Records from a data source:
•••••

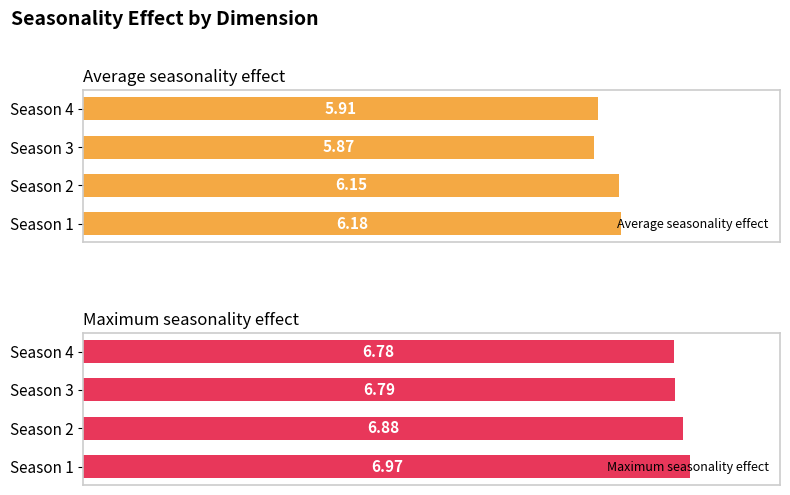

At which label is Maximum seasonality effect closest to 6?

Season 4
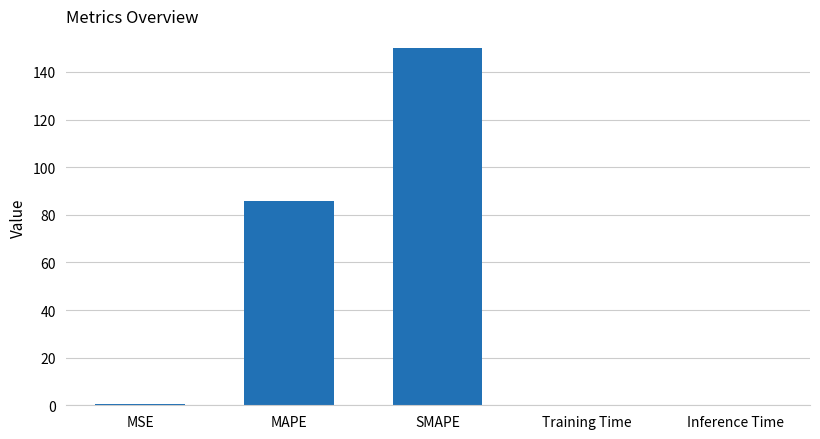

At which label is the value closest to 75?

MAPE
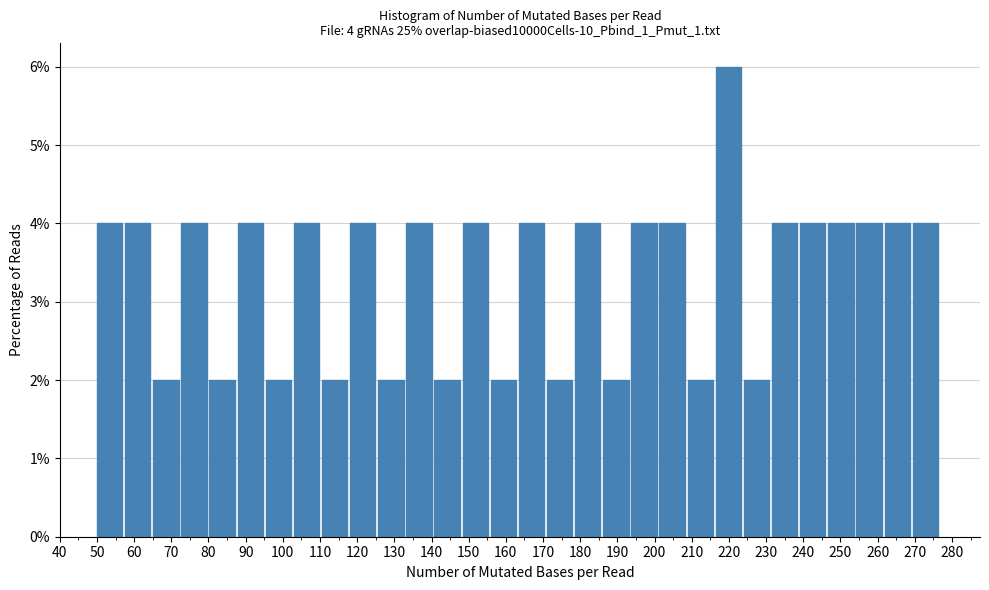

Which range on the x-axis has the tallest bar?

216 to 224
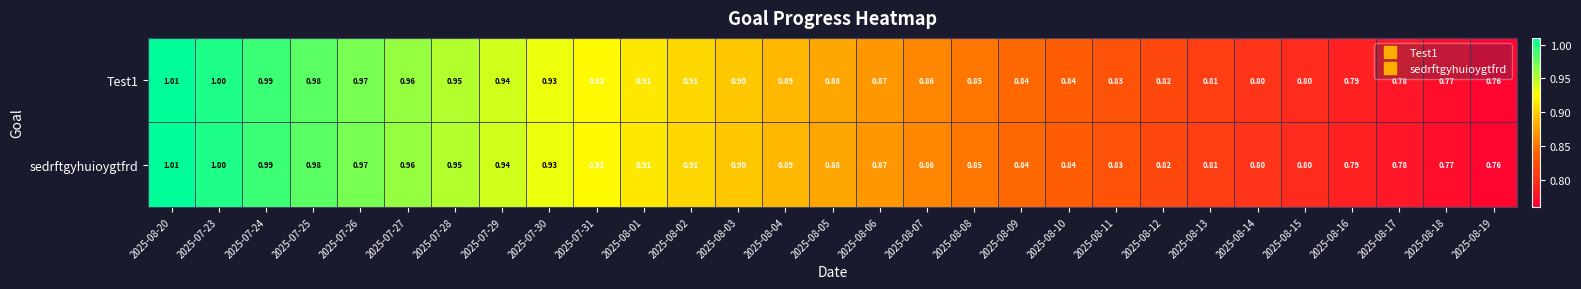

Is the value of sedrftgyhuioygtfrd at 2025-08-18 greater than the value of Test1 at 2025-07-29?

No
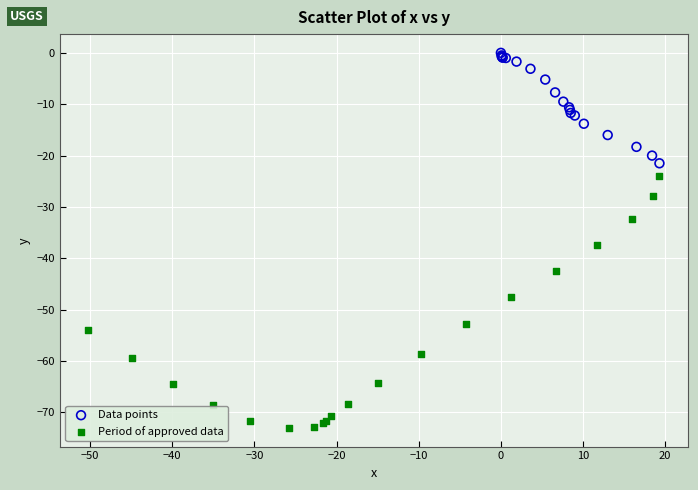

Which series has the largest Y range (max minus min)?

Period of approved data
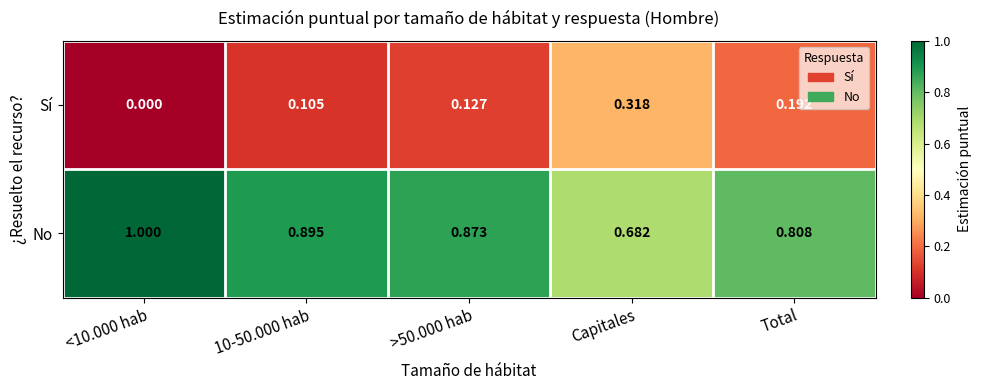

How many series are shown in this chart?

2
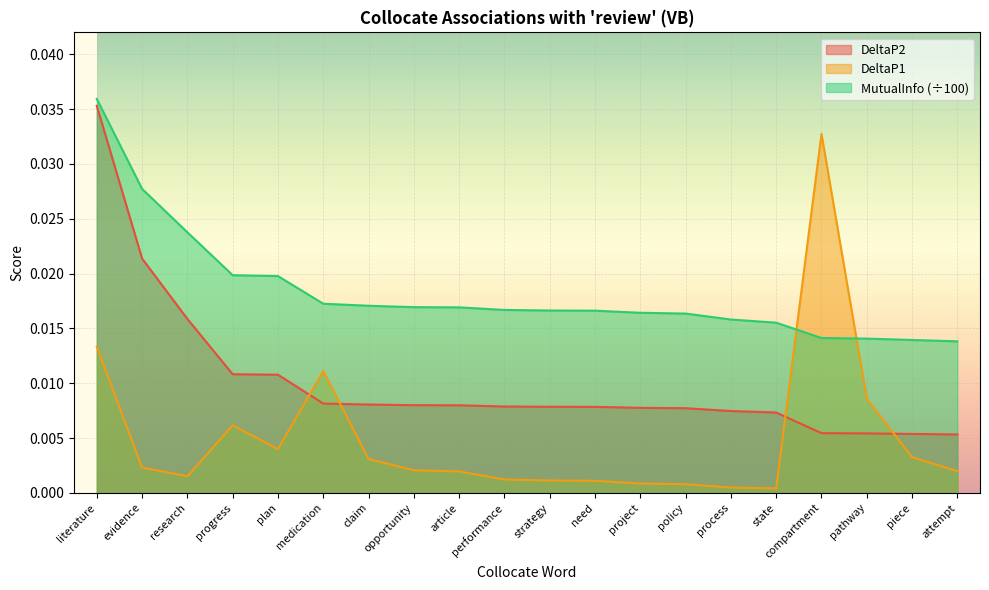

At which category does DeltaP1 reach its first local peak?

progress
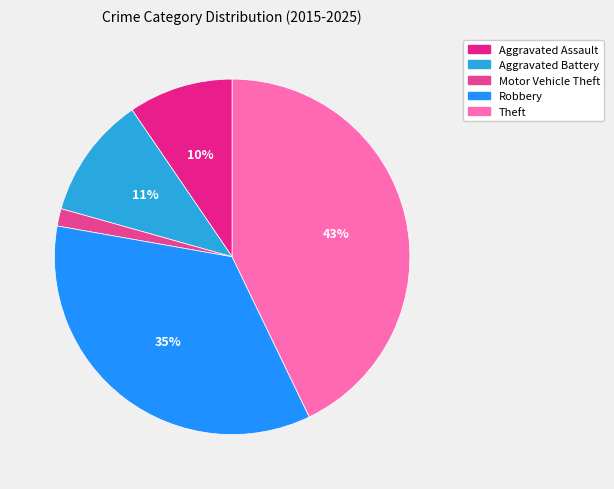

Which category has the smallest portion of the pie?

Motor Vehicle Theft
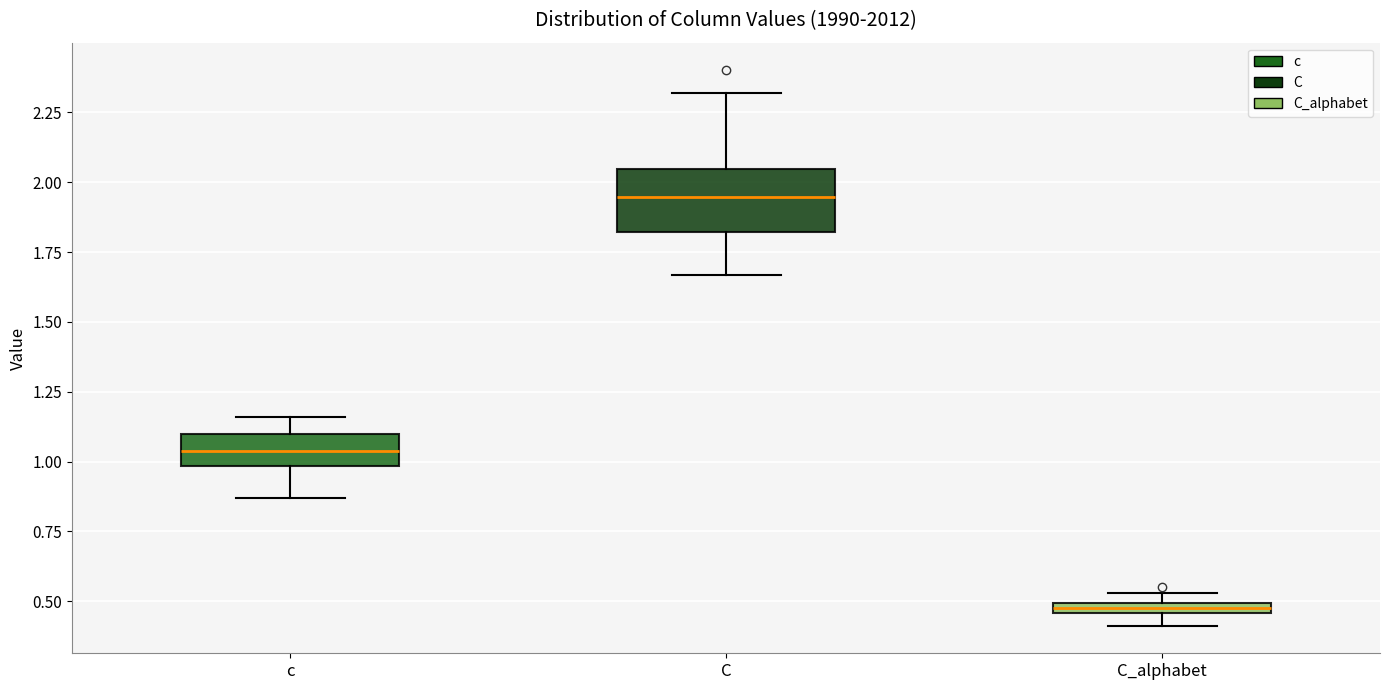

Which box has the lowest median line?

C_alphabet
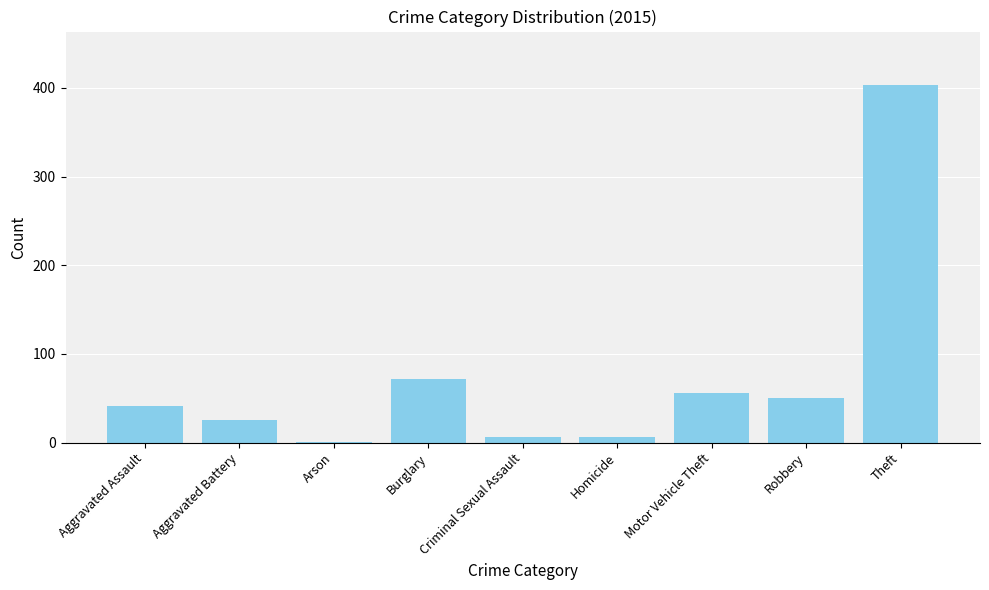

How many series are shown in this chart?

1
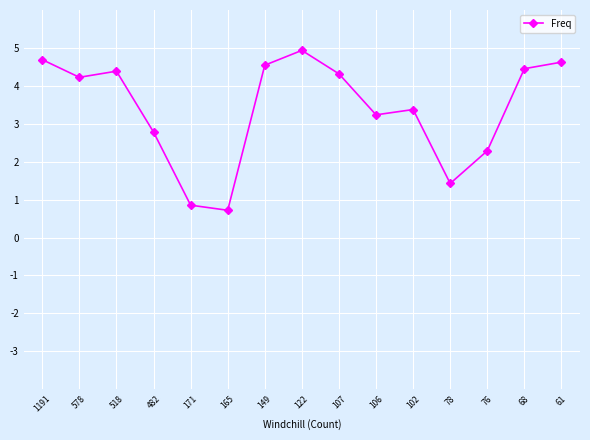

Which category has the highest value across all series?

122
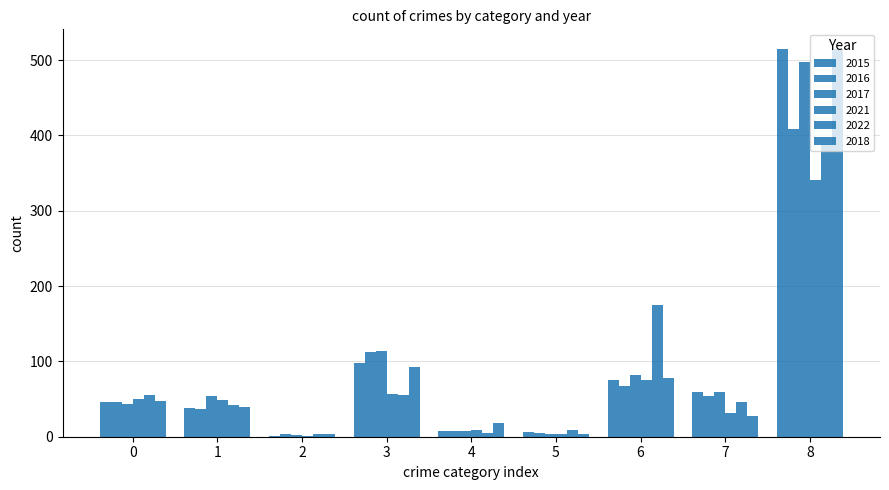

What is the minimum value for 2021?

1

•••••

PROBLEM REQUIREMENTS:
Retype every line of the records above word for word, leaving out the pictures.

WRITTEN SOLUTION:
At which label is Maximum seasonality effect closest to 6?

Season 4

At which label is the value closest to 75?

MAPE

Which range on the x-axis has the tallest bar?

216 to 224

Is the value of sedrftgyhuioygtfrd at 2025-08-18 greater than the value of Test1 at 2025-07-29?

No

Which series has the largest Y range (max minus min)?

Period of approved data

How many series are shown in this chart?

2

At which category does DeltaP1 reach its first local peak?

progress

Which category has the smallest portion of the pie?

Motor Vehicle Theft

Which box has the lowest median line?

C_alphabet

How many series are shown in this chart?

1

Which category has the highest value across all series?

122

What is the minimum value for 2021?

1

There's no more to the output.